Die Unverbindlichkeit der neuen Formel war bemerkenswert. Hoppe wand sich monatelang durch die Interviews mit der deutschen Presse: Es sei weiterhin wichtig darauf hinzuweisen, dass die Mitwirkung des Arztes beim Suizid dem ärztlichen Ethos widerspreche; er selbst strebe ja keineswegs eine Liberalisierung der Position der Bundesärztekammer in dieser schwierigen Frage an und er, Hoppe, würde natürlich selbst keine Suizid-Hilfe leisten.

Ende 2010 hatte die Bundesärztekammer im Zuge einer Allenbachstudie erhoben, dass 62 Prozent der befragten Ärzte die ärztliche Hilfestellung beim Suizid ablehnen – gegenüber 30 Prozent Befürwortern.

Die Palliativmedizin spielt hier wohl eine wichtige Rolle. Sie bietet beste Konzepte für den Ausweg aus dem Suizid-Dilemma.

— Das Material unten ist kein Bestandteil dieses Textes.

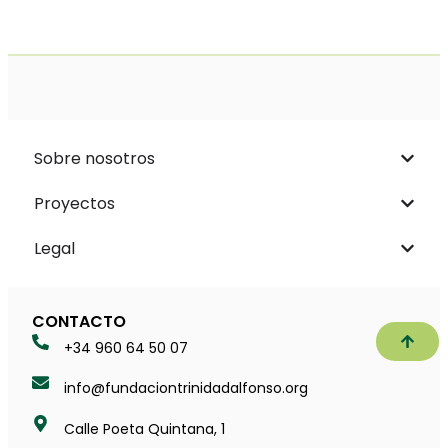
Sobre nosotros
Proyectos
Legal
CONTACTO
Subir
+34 960 64 50 07
info@fundaciontrinidadalfonso.org
Calle Poeta Quintana, 1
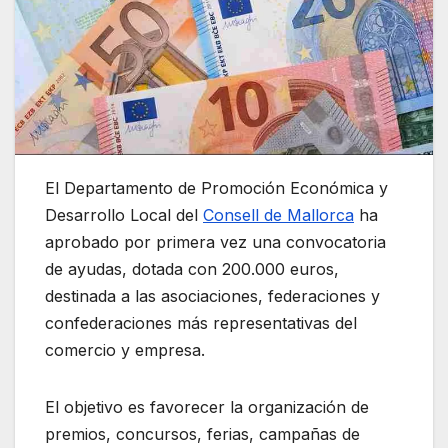
El Departamento de Promoción Económica y
Desarrollo Local del
Consell de Mallorca
ha
aprobado por primera vez una convocatoria
de ayudas, dotada con 200.000 euros,
destinada a las asociaciones, federaciones y
confederaciones más representativas del
comercio y empresa.
El objetivo es favorecer la organización de
premios, concursos, ferias, campañas de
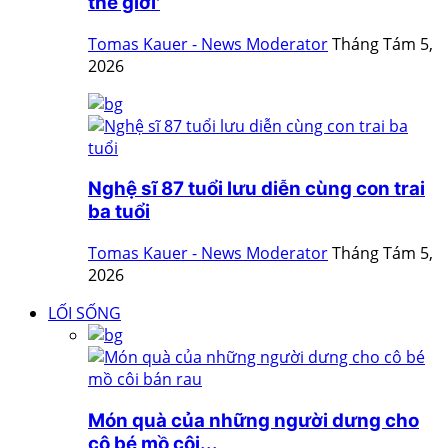
thế giới'
Tomas Kauer - News Moderator
Tháng Tám 5,
2026
Nghệ sĩ 87 tuổi lưu diễn cùng con trai
ba tuổi
Tomas Kauer - News Moderator
Tháng Tám 5,
2026
LỐI SỐNG
Món quà của những người dưng cho
cô bé mồ côi...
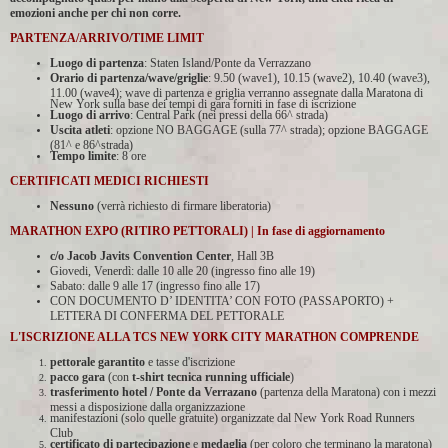
emozioni anche per chi non corre.
PARTENZA/ARRIVO/TIME LIMIT
Luogo di partenza
: Staten Island/Ponte da Verrazzano
Orario di partenza/wave/griglie
: 9.50 (wave1), 10.15 (wave2), 10.40 (wave3),
11.00 (wave4); wave di partenza e griglia verranno assegnate dalla Maratona di
New York sulla base dei tempi di gara forniti in fase di iscrizione
Luogo di arrivo
: Central Park (nei pressi della 66^ strada)
Uscita atleti
: opzione NO BAGGAGE (sulla 77^ strada); opzione BAGGAGE
(81^ e 86^strada)
Tempo limite
: 8 ore
CERTIFICATI MEDICI RICHIESTI
Nessuno
(verrà richiesto di firmare liberatoria)
MARATHON EXPO (RITIRO PETTORALI) | In fase di aggiornamento
c/o Jacob Javits Convention Center
, Hall 3B
Giovedi, Venerdì: dalle 10 alle 20 (ingresso fino alle 19)
Sabato: dalle 9 alle 17 (ingresso fino alle 17)
CON DOCUMENTO D’ IDENTITA’ CON FOTO (PASSAPORTO) +
LETTERA DI CONFERMA DEL PETTORALE
L'ISCRIZIONE ALLA TCS NEW YORK CITY MARATHON COMPRENDE
pettorale garantito
e tasse d'iscrizione
pacco
gara
(con
t-shirt tecnica running ufficiale
)
trasferimento hotel / Ponte da Verrazano
(partenza della Maratona) con i mezzi
messi a disposizione dalla organizzazione
manifestazioni (solo quelle gratuite) organizzate dal New York Road Runners
Club
certificato di partecipazione
e
medaglia
(per coloro che terminano la maratona)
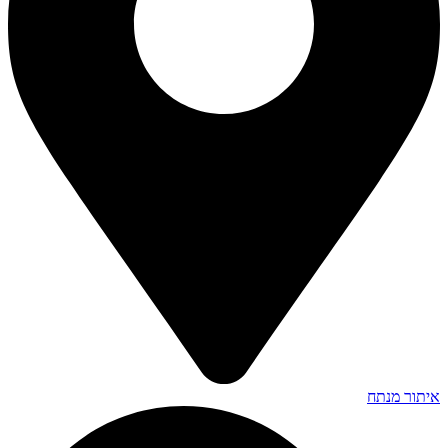
איתור מנתח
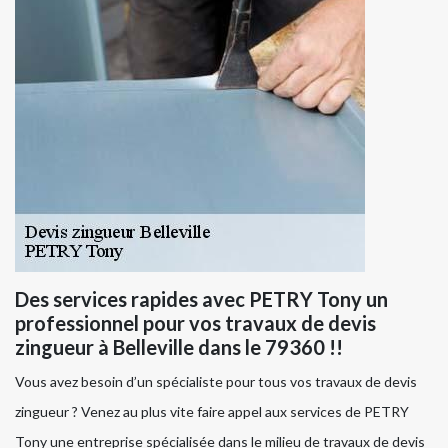
Des services rapides avec PETRY Tony un
professionnel pour vos travaux de devis
zingueur à Belleville dans le 79360 !!
Vous avez besoin d’un spécialiste pour tous vos travaux de devis
zingueur ? Venez au plus vite faire appel aux services de PETRY
Tony une entreprise spécialisée dans le milieu de travaux de devis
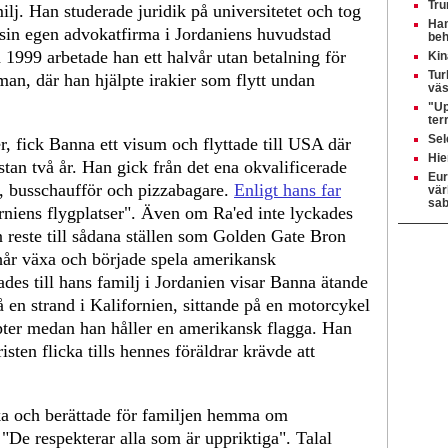
Tru
. Han studerade juridik på universitetet och tog
Ham
in egen advokatfirma i Jordaniens huvudstad
beh
1999 arbetade han ett halvår utan betalning för
Kin
Tur
n, där han hjälpte irakier som flytt undan
väs
"Up
ter
Sel
r, fick Banna ett visum och flyttade till USA där
Hie
stan två år. Han gick från det ena okvalificerade
Eur
re, busschaufför och pizzabagare.
Enligt hans far
vär
sab
rniens flygplatser". Även om Ra'ed inte lyckades
 reste till sådana ställen som Golden Gate Bron
 hår växa och började spela amerikansk
des till hans familj i Jordanien visar Banna ätande
 en strand i Kalifornien, sittande på en motorcykel
pter medan han håller en amerikansk flagga. Han
isten flicka tills hennes föräldrar krävde att
a och berättade för familjen hemma om
"De respekterar alla som är uppriktiga". Talal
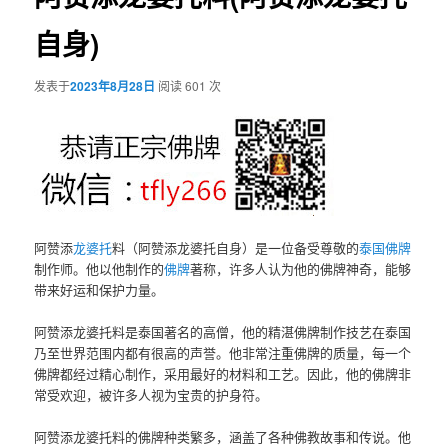
自身)
发表于
2023年8月28日
阅读 601 次
阿赞添
龙婆托
料（阿赞添龙婆托自身）是一位备受尊敬的
泰国佛牌
制作师。他以他制作的
佛牌
著称，许多人认为他的佛牌神奇，能够
带来好运和保护力量。
阿赞添龙婆托料是泰国著名的高僧，他的精湛佛牌制作技艺在泰国
乃至世界范围内都有很高的声誉。他非常注重佛牌的质量，每一个
佛牌都经过精心制作，采用最好的材料和工艺。因此，他的佛牌非
常受欢迎，被许多人视为宝贵的护身符。
阿赞添龙婆托料的佛牌种类繁多，涵盖了各种佛教故事和传说。他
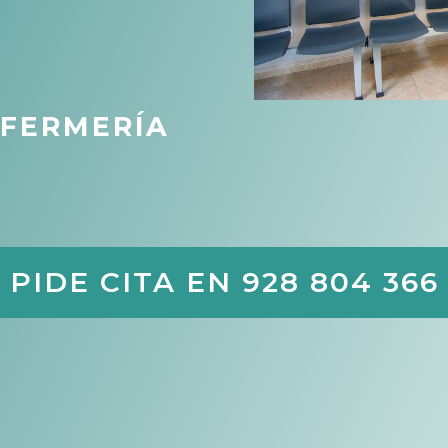
NFERMERÍA
PIDE CITA EN 928 804 366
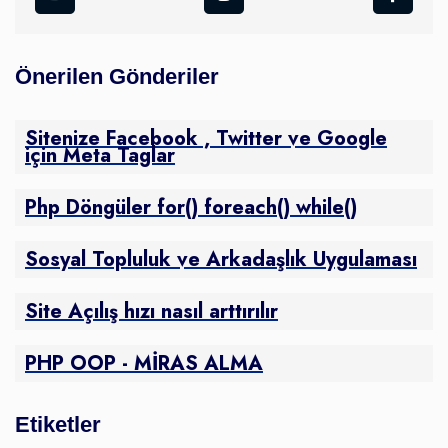
Önerilen Gönderiler
Sitenize Facebook , Twitter ve Google
için Meta Taglar
Php Döngüler for() foreach() while()
Sosyal Topluluk ve Arkadaşlık Uygulaması
Site Açılış hızı nasıl arttırılır
PHP OOP - MİRAS ALMA
Etiketler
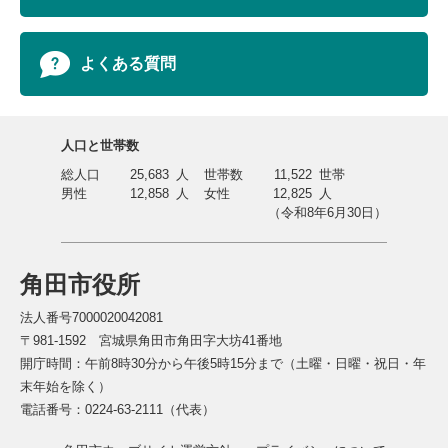
よくある質問
人口と世帯数
総人口
25,683
人
世帯数
11,522
世帯
男性
12,858
人
女性
12,825
人
（令和8年6月30日）
角田市役所
法人番号7000020042081
〒981-1592 宮城県角田市角田字大坊41番地
開庁時間：午前8時30分から午後5時15分まで（土曜・日曜・祝日・年
末年始を除く）
電話番号：0224-63-2111（代表）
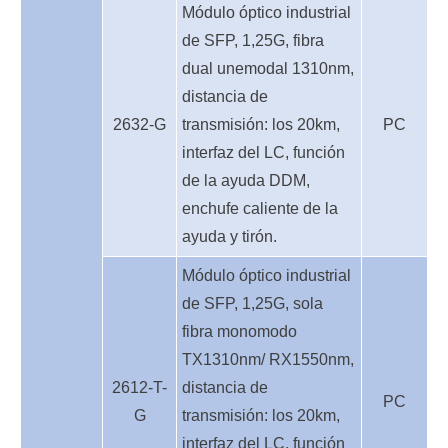
Módulo óptico industrial
de SFP, 1,25G, fibra
dual unemodal 1310nm,
distancia de
2632-G
transmisión: los 20km,
PC
interfaz del LC, función
de la ayuda DDM,
enchufe caliente de la
ayuda y tirón.
Módulo óptico industrial
de SFP, 1,25G, sola
fibra monomodo
TX1310nm/ RX1550nm,
2612-T-
distancia de
PC
G
transmisión: los 20km,
interfaz del LC, función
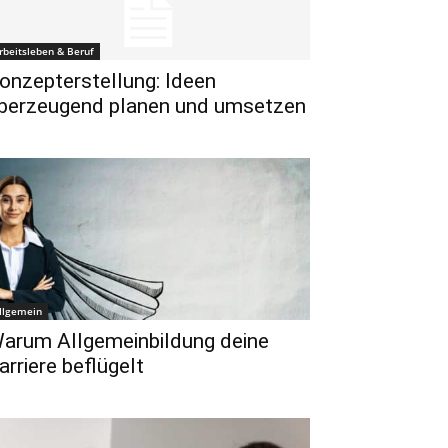
rbeitsleben & Beruf
onzepterstellung: Ideen
berzeugend planen und umsetzen
llgemein
arum Allgemeinbildung deine
arriere beflügelt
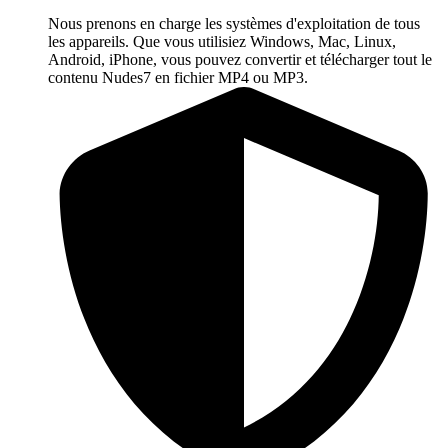
Nous prenons en charge les systèmes d'exploitation de tous
les appareils. Que vous utilisiez Windows, Mac, Linux,
Android, iPhone, vous pouvez convertir et télécharger tout le
contenu Nudes7 en fichier MP4 ou MP3.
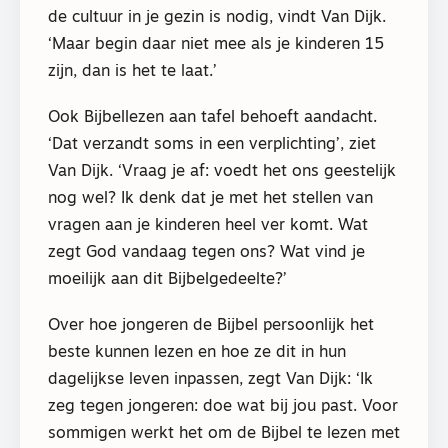
de cultuur in je gezin is nodig, vindt Van Dijk.
‘Maar begin daar niet mee als je kinderen 15
zijn, dan is het te laat.’
Ook Bijbellezen aan tafel behoeft aandacht.
‘Dat verzandt soms in een verplichting’, ziet
Van Dijk. ‘Vraag je af: voedt het ons geestelijk
nog wel? Ik denk dat je met het stellen van
vragen aan je kinderen heel ver komt. Wat
zegt God vandaag tegen ons? Wat vind je
moeilijk aan dit Bijbelgedeelte?’
Over hoe jongeren de Bijbel persoonlijk het
beste kunnen lezen en hoe ze dit in hun
dagelijkse leven inpassen, zegt Van Dijk: ‘Ik
zeg tegen jongeren: doe wat bij jou past. Voor
sommigen werkt het om de Bijbel te lezen met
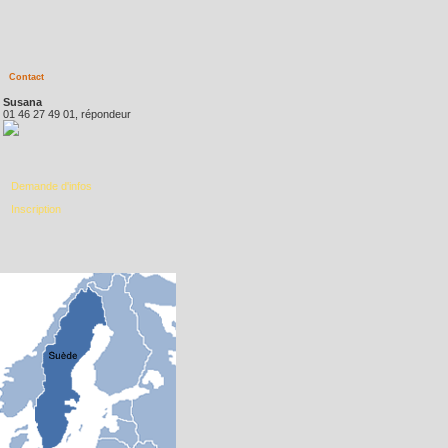
Contact
Susana
01 46 27 49 01, répondeur
Demande d'infos
Inscription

Tatsächlich sind die dort tätigen Ärzte dem menschenfreundlichen Paternalismus der verantwortlichen Obsorge verpflichtet, die sehr wohl zwischen „Nachhelfen“ (Euthanasie) und echter Sterbebegleitung zu differenzieren weiß.

Zurecht weisen Beobachter aber auch darauf hin, dass unerträgliche Schmerzen obzwar oft in den Medien als oberstes Suizid-Motiv dargestellt, in der Praxis jedoch andere Probleme Auslöser für die Bitte um Beihilfe zum Suizid sind. So würden Zahlen aus dem US-amerikanischen Bundesstaat Oregon belegen, dass, wo ärztlich assistierter Suizid legal ist, das beherrschende Motiv für den Suizid der „Verlust von Autonomie“ ist, genauer der „Verlust der Fähigkeit, etwas zu unternehmen, was das Leben lebenswert macht“. Selbst die Angst, Angehörigen zur Last zu fallen, rangiert weit vor einer tatsächlichen oder befürchteten unzureichenden Schmerzbehandlung.

Fazit: Wenn Menschen aber nicht aus medizinischen Gründen den schnellen Tod suchen, warum sollen dann gerade Ärzte hier „helfend“ einspringen?

Ärzte stehen in einer besonderen Verantwortung: Helfen sie Patienten bei der Selbsttötung, ist das auch ein Expertenurteil über den Wert menschlicher Existenz. Das aber darf und kann sich niemand anmaßen – ein Arzt, der sich zum Helfen verpflichtet hat, am allerwenigsten.

Selbst die Feuerwehr hat ihr „Bergen, Retten, Löschen, Schützen“, analog dazu die Ärzte ihr Helfen, Heilen, Lindern. Es ist sehr klug, sie nicht vom „Schützen“ zu entbinden.

*) Univ. Prof. Dr. Friedrich Kummer ist Mitglied des wissenschaftlichen Beirats von IMABE – Institut für medizinische Anthropologie und Bioethik, Wien.